Os Estados Vs. COVID 19

Os Estados Vs. COVID 19

Esta semana ocorreu-me reler cinco grandes autores, cada um na sua dimensão e perspectiva de análise dos fenómenos sociais, designadamente Alvin Toffler, Pepetela, Cristina Pecequilo, Gedeon Rachman, e Parag Khanna, mas que acabam, na minha opinião, concordar com Sir Harold Nicholson, que a humanidade só irá progredir sistematicamente tanto quanto progredir psicologicamente.

Essa progressão esbarra perante o fenómeno chamado confinamento social derivado da pandemia da Covid-19 que veio desmistificar o chamado jogo de soma zero, pressupondo que numa contenda deve haver sempre vencedores e perdedores, porquanto o Estado de Natureza se define como cenário de guerra de todos contra todos, onde os homens disputam, visando o seu espaço e interesses gerando uma situação de guerra permanente; e cada Estado, como cada ser humano, visa a sua sobrevivência, autonomia e interesse, em busca do poder, segurança, glória e prestígio.

Prestígio que hoje passa por uma interacção entre vários sujeitos das relações internacionais, assente em padrões de cooperação e na interdependência como oportunidade para aprender com as experiências de cada Estado e região, com vista a mitigar os efeitos devastadores desta pandemia, pondo de parte a conduta condição anárquica da política internacional, pois, o relativo abrandamento da chamada anarquia na relação entre Estados, que se observa no esforço conjugado para fazer frente ao chamado inimigo invisível, não pressupõe necessariamente que o realismo, essencialmente conservador, empírico, prudente, e desconfiado, abdicará facilmente da sua visão de soma zero.

É bem verdade que a Covid-19 está a afectar as economias dos Estados, o que advoga que o mundo continuará a enfrentar as dificuldades previstas por Gedeon Rachman, quanto às fontes do pensamento de soma zero no sistema internacional. Ou seja, os realistas continuarão a conceber o poder como o conceito fundamental em ciências sociais e será mantida a segurança nacional como a mais importante e imediata necessidade do Estado, tal como a necessidade das forças de defesa e segurança e da balança de poderes para apoiar as políticas endógenas e a diplomacia.

Em suma, a Covid-19 terá sido quase um fim do mundo, esteve mesmo muito perto de o ser em absoluto, a extinção total da raça humana, se e é que o fim do mundo quer dizer o aniquilamento absoluto da humanidade – pois, haverá algum exagero na afirmação, segundo Pepetela.

O mundo não terminou, isso sim, e as liberdades e direitos consignados nas constituições dos Estados também prevalecem, mas foram em algum momento “estremecidos” e quase deitando por terra a visão universalista do homem e do género humano, que os homens são pré-existentes aos Estados, que detêm e conservam direitos e prorrogativas, que nenhum poder político instituído, nem mesmo aquele a que estão sujeitos, pode-lhes retirar; mas a covid-19 confirmou que não é bem assim – e o debate continua. Quanto aos beijos e abraços, temos que ter paciência, em tempo oportuno, a natureza ditará novas regras de convivência, porquanto não é a espécie mais forte que sobrevive, mas sim, a mais inteligente, a que gere melhor as mudanças e estiver preparado para lidar com a situação.

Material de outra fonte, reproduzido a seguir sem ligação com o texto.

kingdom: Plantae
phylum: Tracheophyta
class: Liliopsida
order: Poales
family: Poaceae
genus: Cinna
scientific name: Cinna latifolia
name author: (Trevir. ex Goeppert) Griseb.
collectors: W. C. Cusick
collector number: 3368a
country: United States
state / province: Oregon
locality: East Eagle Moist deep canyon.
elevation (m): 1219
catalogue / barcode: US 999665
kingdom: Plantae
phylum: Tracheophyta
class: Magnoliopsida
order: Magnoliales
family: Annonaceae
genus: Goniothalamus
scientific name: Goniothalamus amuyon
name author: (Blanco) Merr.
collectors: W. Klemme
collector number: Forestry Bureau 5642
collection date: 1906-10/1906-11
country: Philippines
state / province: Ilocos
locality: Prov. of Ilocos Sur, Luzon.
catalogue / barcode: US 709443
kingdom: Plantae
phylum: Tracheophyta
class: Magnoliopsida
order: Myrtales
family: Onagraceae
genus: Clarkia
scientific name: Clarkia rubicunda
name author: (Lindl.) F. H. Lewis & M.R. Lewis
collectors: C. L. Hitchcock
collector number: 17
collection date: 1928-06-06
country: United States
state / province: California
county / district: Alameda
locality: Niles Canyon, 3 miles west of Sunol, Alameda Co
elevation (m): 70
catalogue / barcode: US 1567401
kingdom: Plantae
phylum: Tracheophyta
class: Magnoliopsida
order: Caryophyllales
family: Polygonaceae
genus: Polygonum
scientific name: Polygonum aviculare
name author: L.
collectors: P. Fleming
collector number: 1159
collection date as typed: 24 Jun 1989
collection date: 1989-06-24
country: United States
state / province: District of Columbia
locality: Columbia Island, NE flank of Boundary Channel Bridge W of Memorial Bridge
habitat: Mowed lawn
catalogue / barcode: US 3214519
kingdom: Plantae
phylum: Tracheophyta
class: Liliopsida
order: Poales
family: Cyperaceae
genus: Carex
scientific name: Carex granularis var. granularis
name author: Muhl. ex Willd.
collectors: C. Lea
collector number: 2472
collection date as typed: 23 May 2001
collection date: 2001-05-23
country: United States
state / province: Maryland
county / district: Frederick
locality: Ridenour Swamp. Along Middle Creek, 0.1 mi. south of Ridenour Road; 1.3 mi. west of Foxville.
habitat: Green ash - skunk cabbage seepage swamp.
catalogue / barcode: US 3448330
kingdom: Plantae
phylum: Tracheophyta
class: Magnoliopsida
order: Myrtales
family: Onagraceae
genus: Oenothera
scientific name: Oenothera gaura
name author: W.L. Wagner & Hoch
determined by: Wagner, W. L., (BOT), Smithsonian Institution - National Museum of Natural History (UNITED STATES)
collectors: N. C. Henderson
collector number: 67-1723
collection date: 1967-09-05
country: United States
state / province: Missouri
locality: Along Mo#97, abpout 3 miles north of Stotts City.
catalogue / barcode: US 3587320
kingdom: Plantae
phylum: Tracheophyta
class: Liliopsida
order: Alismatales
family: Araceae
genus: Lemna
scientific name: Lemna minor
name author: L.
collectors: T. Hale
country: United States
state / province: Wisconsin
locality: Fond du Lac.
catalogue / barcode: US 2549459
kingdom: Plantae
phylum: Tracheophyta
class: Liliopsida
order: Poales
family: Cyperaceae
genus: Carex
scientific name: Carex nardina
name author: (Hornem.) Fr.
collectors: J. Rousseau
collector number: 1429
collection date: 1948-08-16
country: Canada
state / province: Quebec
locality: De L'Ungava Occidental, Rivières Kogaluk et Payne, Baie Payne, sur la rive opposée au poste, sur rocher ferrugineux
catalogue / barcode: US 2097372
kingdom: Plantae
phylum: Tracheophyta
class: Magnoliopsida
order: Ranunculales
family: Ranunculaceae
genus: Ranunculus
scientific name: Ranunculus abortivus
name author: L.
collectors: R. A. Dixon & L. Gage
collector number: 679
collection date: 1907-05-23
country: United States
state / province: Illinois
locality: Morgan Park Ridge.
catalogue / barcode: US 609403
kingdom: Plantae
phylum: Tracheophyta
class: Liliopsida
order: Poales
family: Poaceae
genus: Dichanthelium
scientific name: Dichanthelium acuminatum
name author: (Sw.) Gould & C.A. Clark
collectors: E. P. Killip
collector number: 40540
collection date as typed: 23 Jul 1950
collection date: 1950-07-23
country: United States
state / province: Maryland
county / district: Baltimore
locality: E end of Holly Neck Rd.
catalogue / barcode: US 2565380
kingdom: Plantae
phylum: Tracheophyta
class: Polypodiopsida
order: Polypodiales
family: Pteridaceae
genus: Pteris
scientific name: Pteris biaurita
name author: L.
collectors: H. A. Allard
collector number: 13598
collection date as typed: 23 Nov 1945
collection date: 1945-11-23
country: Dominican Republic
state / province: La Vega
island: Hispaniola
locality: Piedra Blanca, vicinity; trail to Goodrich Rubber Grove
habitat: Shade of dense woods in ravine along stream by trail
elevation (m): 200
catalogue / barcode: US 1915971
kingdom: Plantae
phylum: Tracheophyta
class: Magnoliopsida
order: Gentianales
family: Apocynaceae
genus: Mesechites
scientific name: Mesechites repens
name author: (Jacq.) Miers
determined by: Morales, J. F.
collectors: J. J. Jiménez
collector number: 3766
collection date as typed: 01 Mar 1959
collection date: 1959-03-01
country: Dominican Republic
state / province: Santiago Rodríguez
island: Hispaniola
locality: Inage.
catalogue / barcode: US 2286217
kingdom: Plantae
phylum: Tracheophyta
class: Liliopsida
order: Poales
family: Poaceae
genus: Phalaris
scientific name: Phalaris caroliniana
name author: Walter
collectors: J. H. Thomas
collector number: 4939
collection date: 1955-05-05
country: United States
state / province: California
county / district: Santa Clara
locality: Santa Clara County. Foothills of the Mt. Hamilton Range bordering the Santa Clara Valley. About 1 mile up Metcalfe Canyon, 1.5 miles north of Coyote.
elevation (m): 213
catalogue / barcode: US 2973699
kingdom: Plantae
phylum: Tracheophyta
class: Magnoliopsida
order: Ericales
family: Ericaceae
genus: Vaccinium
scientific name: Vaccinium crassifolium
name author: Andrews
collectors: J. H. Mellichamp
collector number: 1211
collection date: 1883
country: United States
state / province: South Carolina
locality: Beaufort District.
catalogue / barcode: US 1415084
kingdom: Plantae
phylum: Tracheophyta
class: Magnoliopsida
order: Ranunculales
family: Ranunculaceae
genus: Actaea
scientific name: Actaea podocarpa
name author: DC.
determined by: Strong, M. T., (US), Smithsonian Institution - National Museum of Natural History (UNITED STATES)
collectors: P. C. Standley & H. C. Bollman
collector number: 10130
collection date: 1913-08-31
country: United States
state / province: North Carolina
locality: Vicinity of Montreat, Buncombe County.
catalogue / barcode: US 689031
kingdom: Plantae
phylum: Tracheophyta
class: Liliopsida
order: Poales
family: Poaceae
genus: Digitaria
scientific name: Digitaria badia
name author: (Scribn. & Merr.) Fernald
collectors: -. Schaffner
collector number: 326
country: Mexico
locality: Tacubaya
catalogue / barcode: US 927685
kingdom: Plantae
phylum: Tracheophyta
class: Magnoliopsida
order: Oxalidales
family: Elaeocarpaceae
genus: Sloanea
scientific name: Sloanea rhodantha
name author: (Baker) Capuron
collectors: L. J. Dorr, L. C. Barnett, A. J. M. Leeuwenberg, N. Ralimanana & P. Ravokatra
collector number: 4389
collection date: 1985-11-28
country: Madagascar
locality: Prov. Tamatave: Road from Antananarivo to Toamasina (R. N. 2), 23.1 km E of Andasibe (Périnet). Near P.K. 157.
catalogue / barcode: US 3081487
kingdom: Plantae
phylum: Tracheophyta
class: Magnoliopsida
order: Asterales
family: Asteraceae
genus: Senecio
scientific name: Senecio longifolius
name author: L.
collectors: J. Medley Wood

Até porque o choque do futuro, na perspectiva de Alvin Toffler não será encontrado no índex medicus, nem em qualquer lista de anomalias psicológicas. A não ser que medidas inteligentes sejam tomadas para combatê-lo, porquanto milhões de seres humanos serão cada vez mais desorientados, progressivamente incapazes de lidar racionalmente com o seu meio ambiente.

Mas, até lá, com certeza que o mundo não será aniquilado, pois segundo nos ensina o nosso grande Pepetela, o fim do mundo não é tema que se trate com ligeireza, apesar de ter entrado em todas as línguas desde aquele primeiro dilúvio que tornou famoso Noé e sua arca.

Vamos sim cuidar da nossa arca, não obstante o mal-estar, a neurose colectiva, a irracionalidade e a violência desenfreada, bem como a descriminação que já se observam no dia a dia, como sinais de alerta do que pode estar a nossa espera num próximo futuro se não os Estados não conjugarem esforços que visam encontrar antídotos para combater a Covid-19.